(Beginning of Data in this exercise)

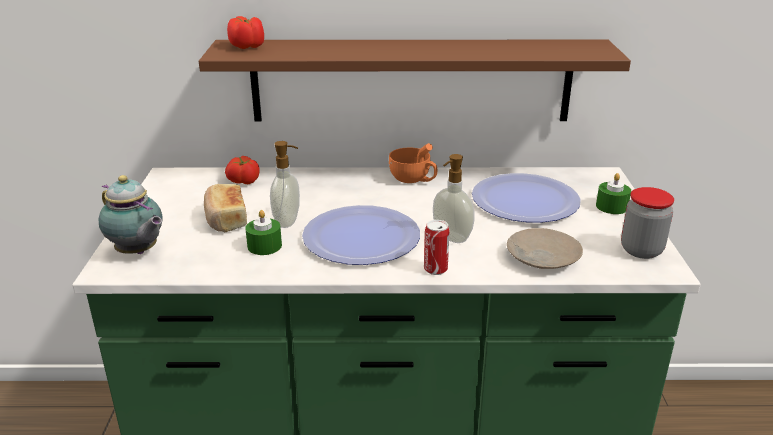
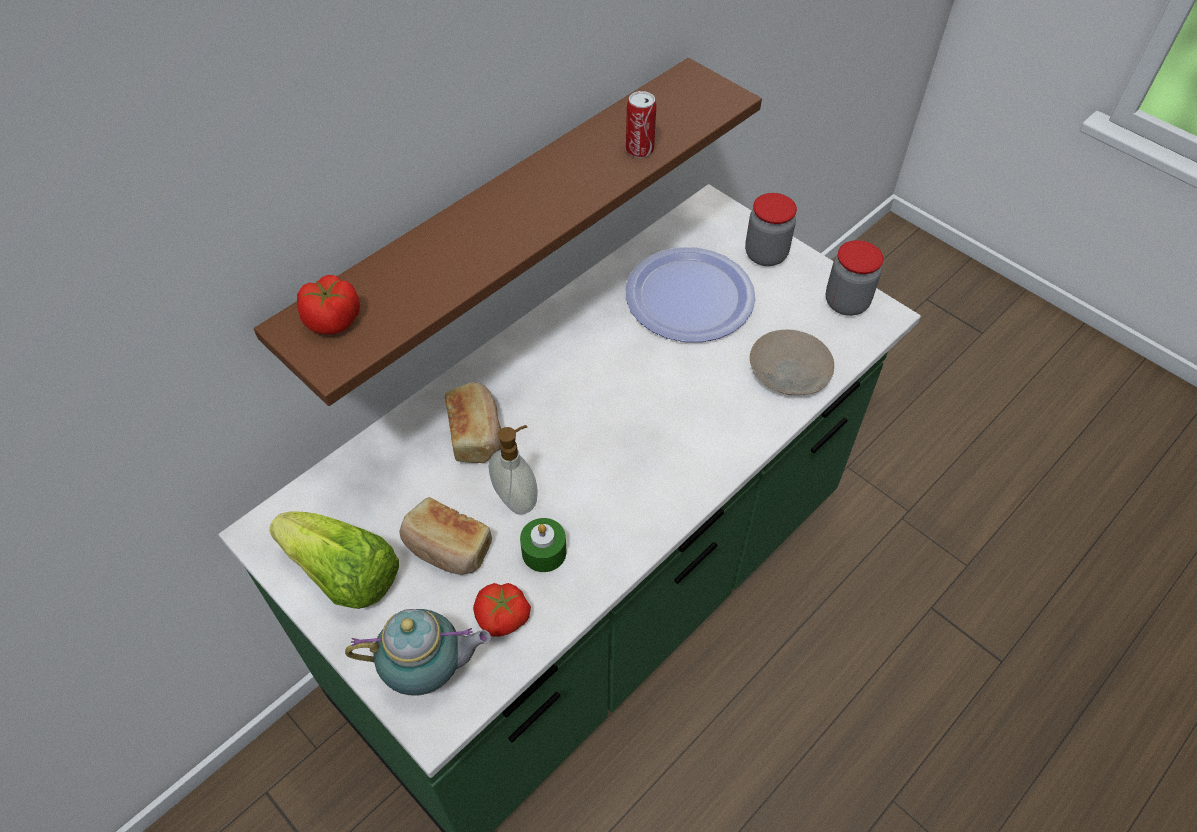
camera: 45 degrees left, 25 degrees up
tomato [225,156,260,184] -> tomato moved to [473,583,531,637]
plate [302,205,420,265] -> none
orange cup [389,143,437,183] -> none
can [424,220,450,275] -> can moved to [626,91,656,158]
soap dispenser [433,154,475,243] -> none
green candle [596,173,631,214] -> jar [745,193,797,266]
none -> lettuce [269,511,399,609]
none -> bread [445,382,501,463]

(End of Data in this exercise)

» **Directions for this task**
Copy exactly the lines that run from the one with "orange cup [389,143,437,183] -> none" to the last line of the material, including both.

» **Task response**
orange cup [389,143,437,183] -> none
can [424,220,450,275] -> can moved to [626,91,656,158]
soap dispenser [433,154,475,243] -> none
green candle [596,173,631,214] -> jar [745,193,797,266]
none -> lettuce [269,511,399,609]
none -> bread [445,382,501,463]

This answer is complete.